At the same time, there is widespread acknowledgement that the unencumbered neoliberal vision of the American economy, fed by the greed of Wall Street has led to the global financial crisis.
To save them from bankruptcy, some of America’s banks have received financial bailouts from their government, but they have shunned advice and/or any state control over how they spend this money, which has resulted in some bankers using the bailout money to pay themselves handsome bonuses.
Ordinary Americans, the taxpayers who foot the bailout bill are seething, but the Obama administration, which like its predecessors, prays at the altar of privatisation, has rejected, outright, suggestions that the banks be nationalised.
Sadly, the story of the neoliberal drivers that thrust the American economy into freefall is not even being considered as a cautionary note by mainstream South African commentators.
Ha-Joon Chang doesn’t feature anywhere on the horizon. Instead, we are served Dambisa Moyo, author of the book ‘Dead Aid: Why Aid is Not Working and How There is Another Way for Africa’. The Business Day’s Weekender ran a big feature some weeks back.
Of Zambian origin, Moyo has a doctorate from Oxford, worked a stint at the World Bank (bad Samaritan) and even spent some time polishing her trade at Goldman Sachs (bailout recipient). She argues that financial aid flows to Africa must be halted in the next five years because the continent’s biggest stumbling block is corrupt leaders.
Chang would have her for breakfast. "Most of today’s rich country’s successfully industrialised despite the fact that their own public life was spectacularly corrupt," he argues.
Its not that corruption doesn’t exist, its just that its not the most critical problem in Africa. Chang cites corruption as an excuse used to deflect attention away from the failure of neoliberal policies.
African countries have faltered because their corrupt leaders adopted neoliberal policies, while their elites whisked their money away to foreign bank accounts. In contrast, Asian economies succeeded despite corrupt leaders like Suharto in Indonesia, because their states intervened in their economies, while their elites (including in Indonesia) invested domestically.
There are lessons for South Africa in these stories of economic success and failure. But the best that our establishment mouth organs can do is sow confusion about some impending commie threat, because our unions are talking about nationalising a few companies.
At the same time, the demonization of political leaders that have roundly rejected neoliberalism, like Venezuela’s Chavez is widespread in our business press. He is not the bad guy he is made out to be.

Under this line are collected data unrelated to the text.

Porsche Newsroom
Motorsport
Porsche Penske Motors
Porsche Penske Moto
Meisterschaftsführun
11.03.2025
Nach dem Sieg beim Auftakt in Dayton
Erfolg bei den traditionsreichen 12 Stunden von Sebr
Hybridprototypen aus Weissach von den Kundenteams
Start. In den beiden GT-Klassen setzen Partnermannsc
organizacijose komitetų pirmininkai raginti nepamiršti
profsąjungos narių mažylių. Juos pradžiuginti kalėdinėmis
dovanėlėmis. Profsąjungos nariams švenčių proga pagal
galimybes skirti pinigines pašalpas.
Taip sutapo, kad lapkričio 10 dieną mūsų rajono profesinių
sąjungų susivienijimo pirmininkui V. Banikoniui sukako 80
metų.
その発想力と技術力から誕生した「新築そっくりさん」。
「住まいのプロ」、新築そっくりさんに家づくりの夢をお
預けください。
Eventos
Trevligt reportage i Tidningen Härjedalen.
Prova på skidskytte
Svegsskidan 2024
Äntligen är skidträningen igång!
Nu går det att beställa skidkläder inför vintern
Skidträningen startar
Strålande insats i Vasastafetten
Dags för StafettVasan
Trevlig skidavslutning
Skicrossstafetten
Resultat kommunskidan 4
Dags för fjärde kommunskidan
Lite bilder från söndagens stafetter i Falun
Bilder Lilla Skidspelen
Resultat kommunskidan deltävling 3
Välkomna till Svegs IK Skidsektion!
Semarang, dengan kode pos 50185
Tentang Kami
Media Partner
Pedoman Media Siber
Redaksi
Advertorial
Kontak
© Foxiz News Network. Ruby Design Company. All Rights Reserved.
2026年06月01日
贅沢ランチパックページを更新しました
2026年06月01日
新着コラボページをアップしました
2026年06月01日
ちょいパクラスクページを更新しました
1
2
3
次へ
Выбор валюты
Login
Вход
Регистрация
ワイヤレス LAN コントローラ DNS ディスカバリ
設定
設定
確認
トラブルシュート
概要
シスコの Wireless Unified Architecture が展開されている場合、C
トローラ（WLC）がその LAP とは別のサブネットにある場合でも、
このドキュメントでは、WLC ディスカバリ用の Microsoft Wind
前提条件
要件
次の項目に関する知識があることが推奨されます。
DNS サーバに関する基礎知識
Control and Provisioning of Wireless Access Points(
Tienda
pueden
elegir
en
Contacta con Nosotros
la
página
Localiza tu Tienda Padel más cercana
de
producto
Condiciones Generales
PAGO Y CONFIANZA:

Hollywood filmmaker, Oliver Stone is about to make a documentary about him. I gather that it's one that will show the Latin leader favourably.
The current global financial crisis has brought us to a significant epoch in the world’s history. For South Africa, too, it symbolises a new beginning and presents us with the opportunity to review the state of the world and our role in it.
We have nothing to fear and everything to gain from examining alternatives.